Ketua Umum Persekutuan Gereja-gereja Baptis Papua (PGBP), Pdt. Duma Socratez Sofyan Yoman (Foto: Oktovianus Pogau/SP)
*Oleh: Socratez Sofyan Yoman
Kita semua ikuti reaksi pemerintah dari berbagai media massa di
Indonesia yang berhubungan dengan pembukaan kantor OPM, pada 28 April
2013 di Oxford. Pembukaan ini dihadiri anggota Parlemen Inggris sebagai
Koordinator Parlemen Internasional untuk Kemerdekaan Papua Barat (IPWP)
Andrew Smith, Wali Kota Oxford Mohammaed Niaz Abbasi, mantan Wali Kota
Oxford Elise Benjamin, dan Jeniffer Robinson, Charles Foster
dari pembela dan penasihat hukum Internasional untuk Papua Barat
Merdeka dan seorang pemain Rugby Nasional Papua New Guinea Paul Aiton.
Reaksi Pemerintah Indonesia
Reaksi Pemerintah Indonesia pada waktu Pembentukan Parlemen
Internasional untuk Papua Barat (IPWP) pada 15 Oktober 2008, di kantor
Parlemen Inggris di London dan pembukaan kantor OPM di Oxford 28
April 2013 sangat berbeda.
----
**Soal Latihan**:
• 1. Jawablah pertanyaan berikut berdasarkan bacaan.
(a) Pada tanggal berapa kantor OPM di Oxford dibuka?
(b) Siapa nama Wali Kota Oxford yang menghadiri pembukaan itu?
(c) Kapan dan di mana IPWP dibentuk?
• 2. Tentukan apakah setiap pernyataan berikut sesuai dengan bacaan. Jawab ya atau tidak, lalu kutip kata-kata bacaan yang menjadi dasarnya.
(a) Andrew Smith adalah anggota Parlemen Inggris.
(b) Paul Aiton adalah pemain rugbi nasional Inggris.
(c) Reaksi Pemerintah Indonesia terhadap pembentukan IPWP dan terhadap pembukaan kantor OPM di Oxford sama saja.
Data yang menyusul tidak diperlukan untuk latihan ini.

**Data Sumber**:
----
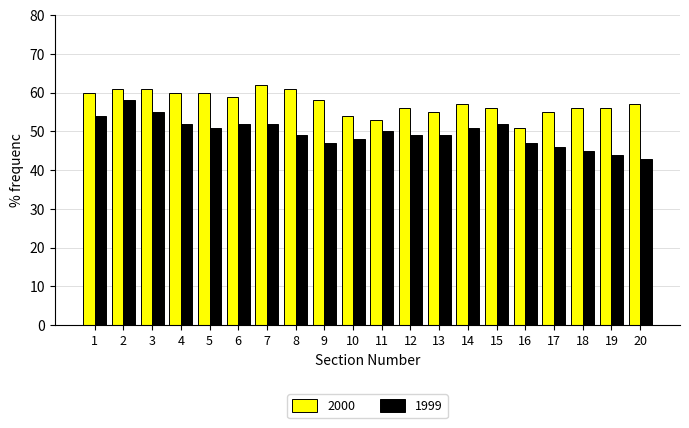

Are the bars grouped side by side (vs. stacked)?

Yes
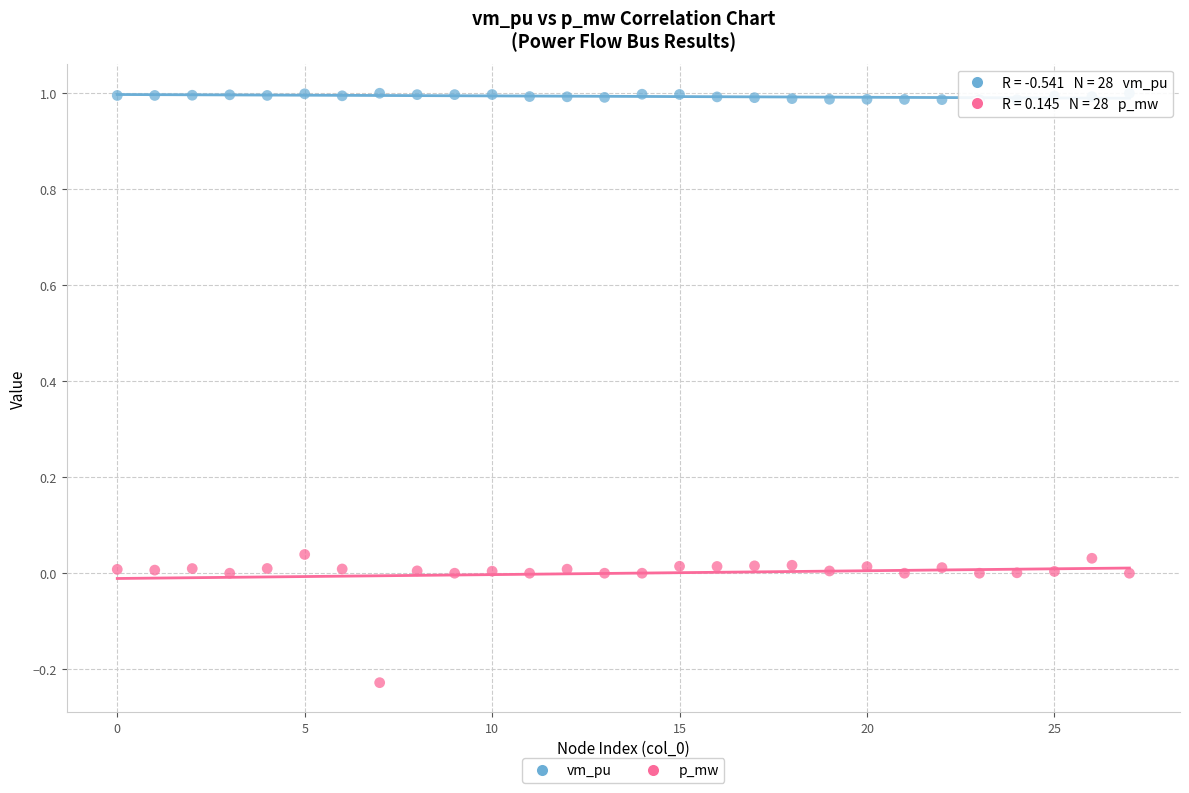

What are all the series names shown in the legend?

vm_pu, p_mw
----
**Jawaban Latihan**:
• 1.
(a) 28 April 2013.
(b) Mohammaed Niaz Abbasi.
(c) Pada 15 Oktober 2008, di kantor Parlemen Inggris di London.

• 2.
(a) Ya: "anggota Parlemen Inggris sebagai Koordinator Parlemen Internasional untuk Kemerdekaan Papua Barat (IPWP) Andrew Smith".
(b) Tidak: "seorang pemain Rugby Nasional Papua New Guinea Paul Aiton".
(c) Tidak: "sangat berbeda".